Havia entre mãe e filha um fio tênue, quase invisível, que deveria conduzir palavras, mas carregava sobretudo silêncios. Não eram silêncios poéticos, desses que convidam à contemplação; eram silêncios ásperos, que arranham a garganta antes mesmo que qualquer frase tenha coragem de nascer.
A mãe tentava ajudar. Tentava de verdade. Mas carregava no peito a herança de nunca ter recebido carinho que não viesse embrulhado em dureza. Crescera ouvindo ordens que pareciam conselhos, críticas que pareciam advertências, e elogios que, quando surgiam, vinham tão tímidos que quase se apagavam no ar. Quando tentava orientar a filha, buscava repetir a intenção, mas sem nunca saber a forma. E assim, o gesto que pretendia ser colo ganhava o contorno torto de uma bronca. O que era para ser bonito, abria feridas. E o amor, que era imenso, tropeçava na gramática de quem nunca aprendeu a conjugar o afeto.

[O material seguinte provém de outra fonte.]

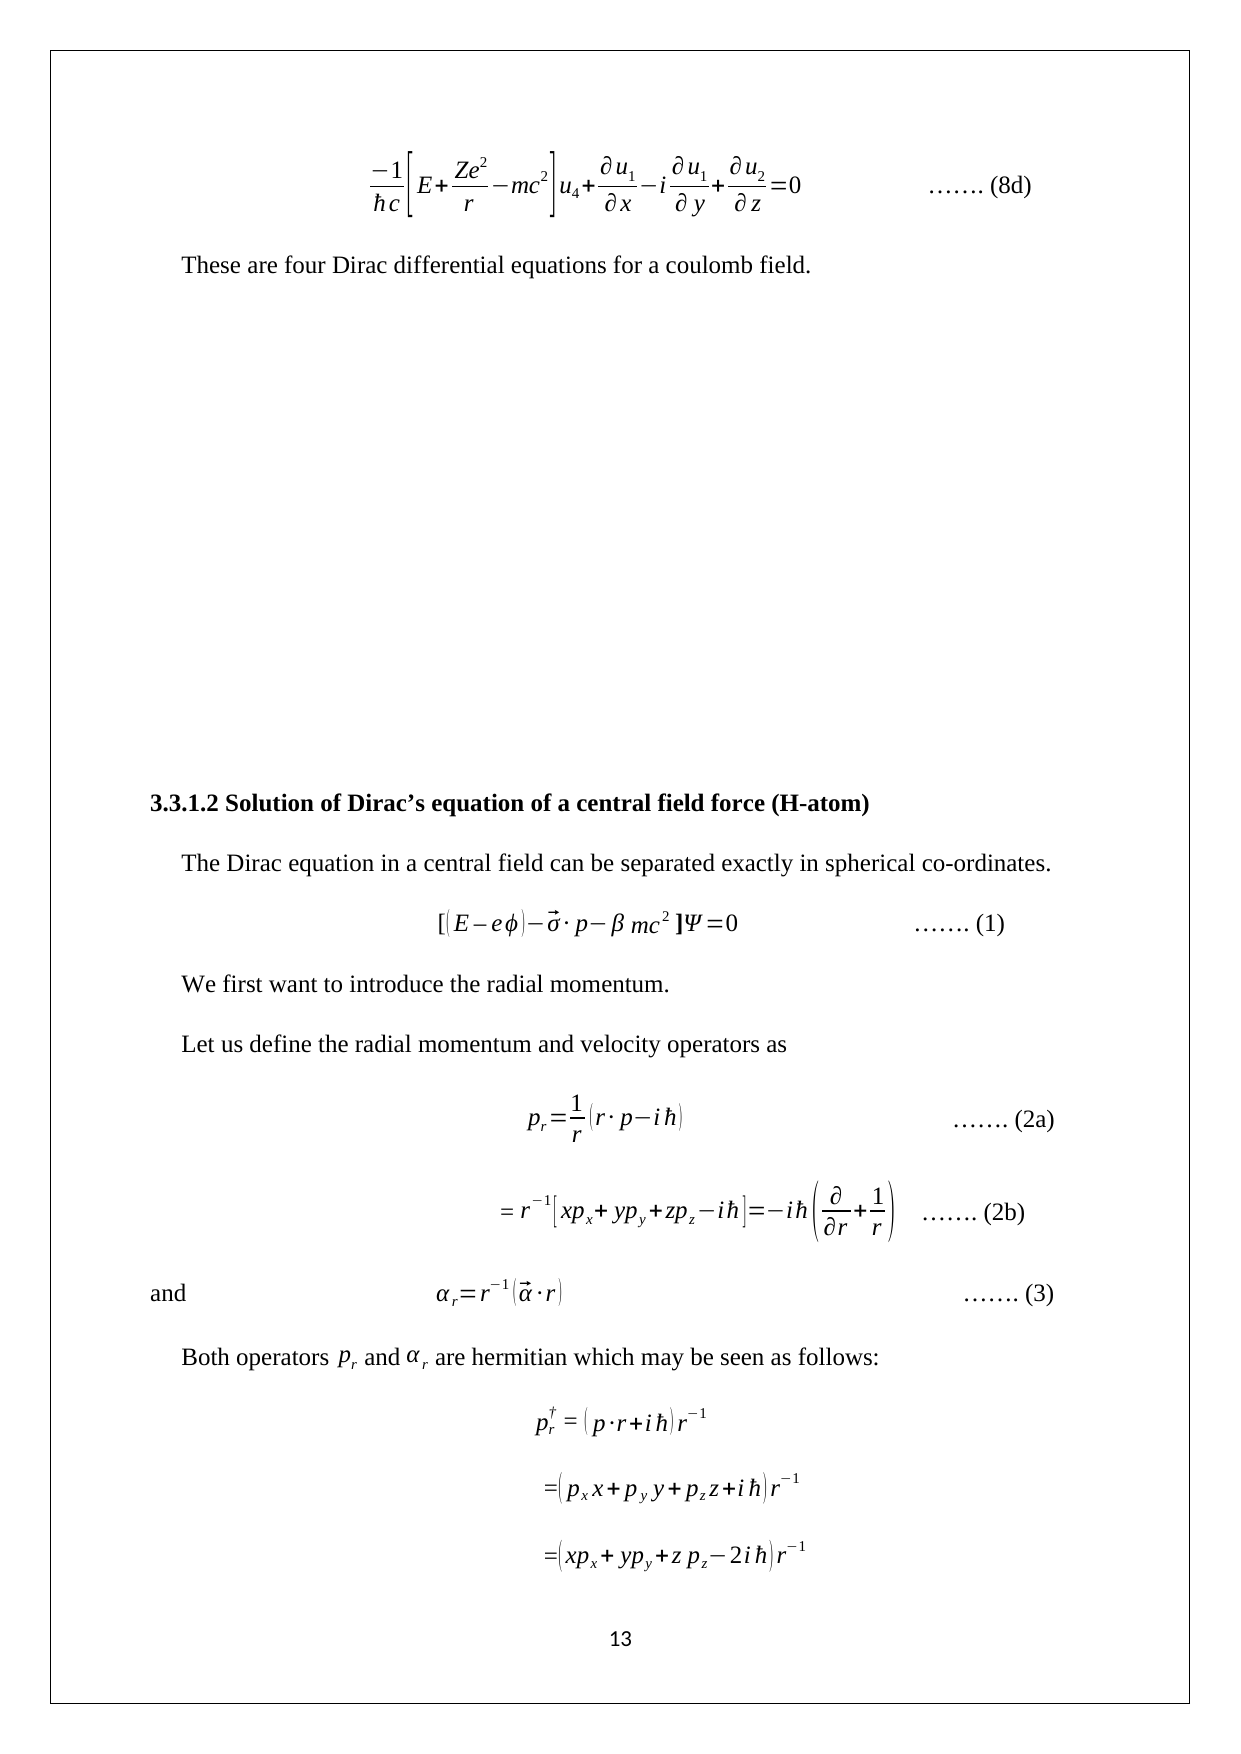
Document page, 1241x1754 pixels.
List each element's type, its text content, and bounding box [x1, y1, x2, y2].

text = [150, 1403, 1090, 1438]
text ……. (2a) [150, 1089, 1090, 1148]
text We first want to introduce the radial momentum. [150, 969, 1090, 998]
text ……. (8d) [150, 150, 1090, 219]
text [ ] ……. (1) [150, 907, 1090, 938]
text These are four Dirac differential equations for a coulomb field. [150, 250, 1090, 278]
text Both operators and are hermitian which may be seen as follows: [150, 1341, 1090, 1372]
text = ……. (2b) [150, 1179, 1090, 1244]
text Let us define the radial momentum and velocity operators as [150, 1029, 1090, 1058]
text 3.3.1.2 Solution of Dirac’s equation of a central field force (H-atom) [150, 788, 1090, 817]
text and ……. (3) [150, 1275, 1090, 1310]
text = [150, 1469, 1090, 1506]
text The Dirac equation in a central field can be separated exactly in spherical co-ordinates. [150, 848, 1090, 876]
text = [150, 1537, 1090, 1574]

A filha - menina ainda, embora o corpo já anunciasse mulher - dizia estar acostumada a se virar sozinha. Dizia com a convicção de quem aprendeu cedo a erguer armaduras, mas revelava, nos olhos, uma pequena rachadura. Era ali, naquela fresta quase imperceptível, que morava a falta. Uma falta funda, silenciosa, que não pede licença: apenas cresce, se não for reconhecida.
Quando as duas conversavam, desencontravam-se sempre no mesmo ponto. A mãe oferecia o que sabia, a filha recebia o que doía. E ambas saíam da conversa com a sensação de ter falhado uma com a outra - embora o amor permanecesse, teimoso, tentando sobreviver ao ruído.

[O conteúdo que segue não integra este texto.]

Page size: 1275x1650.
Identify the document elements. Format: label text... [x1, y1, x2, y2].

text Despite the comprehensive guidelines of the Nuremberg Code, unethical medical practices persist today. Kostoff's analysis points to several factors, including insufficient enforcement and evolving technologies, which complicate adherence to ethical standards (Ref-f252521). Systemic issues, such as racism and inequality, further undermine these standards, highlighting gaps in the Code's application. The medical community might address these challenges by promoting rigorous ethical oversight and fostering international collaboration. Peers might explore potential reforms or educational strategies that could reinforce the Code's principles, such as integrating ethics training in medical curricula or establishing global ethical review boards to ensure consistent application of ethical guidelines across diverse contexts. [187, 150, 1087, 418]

Havia tardes em que a mãe observava a filha de longe, com a estranha impressão de que aquilo tudo poderia ser tão mais leve, se alguém tivesse lhe ensinado a dizer o que realmente sente sem parecer uma tempestade. E havia noites em que a filha, já no escuro, imaginava como seria ter uma palavra macia à disposição, daquelas que encostam na alma como quem ajeita um cobertor. Mas nenhuma falava. Talvez por medo, talvez por hábito.
O mais curioso — e o mais humano — é que ambas carregavam o mesmo desejo: serem vistas, acolhidas, compreendidas. Queriam oferecer e receber afeto, mas faltava-lhes o idioma comum. Faltava-lhes a coragem de admitir que sabiam amar, mas não sabiam comunicar.
A falta não é falha moral, tampouco sentença. Ela é apenas o lembrete de que vínculos, quando negligenciados nas palavras, buscam sobreviver no improviso. Mas improviso também cansa.
E, se não assumida, a falta cresce.
Cresce até ocupar o espaço onde deveria morar a ternura.
Cresce até transformar o que poderia ter sido belo em algo triste, embora corrigível.
Porque, no fim, há uma verdade suave — dessas que chegam devagar, como quem acende uma luz sem assustar: toda relação pode aprender um novo idioma, desde que alguém, uma das duas, tenha coragem de dizer o primeiro gesto sem medo de errar a pronúncia.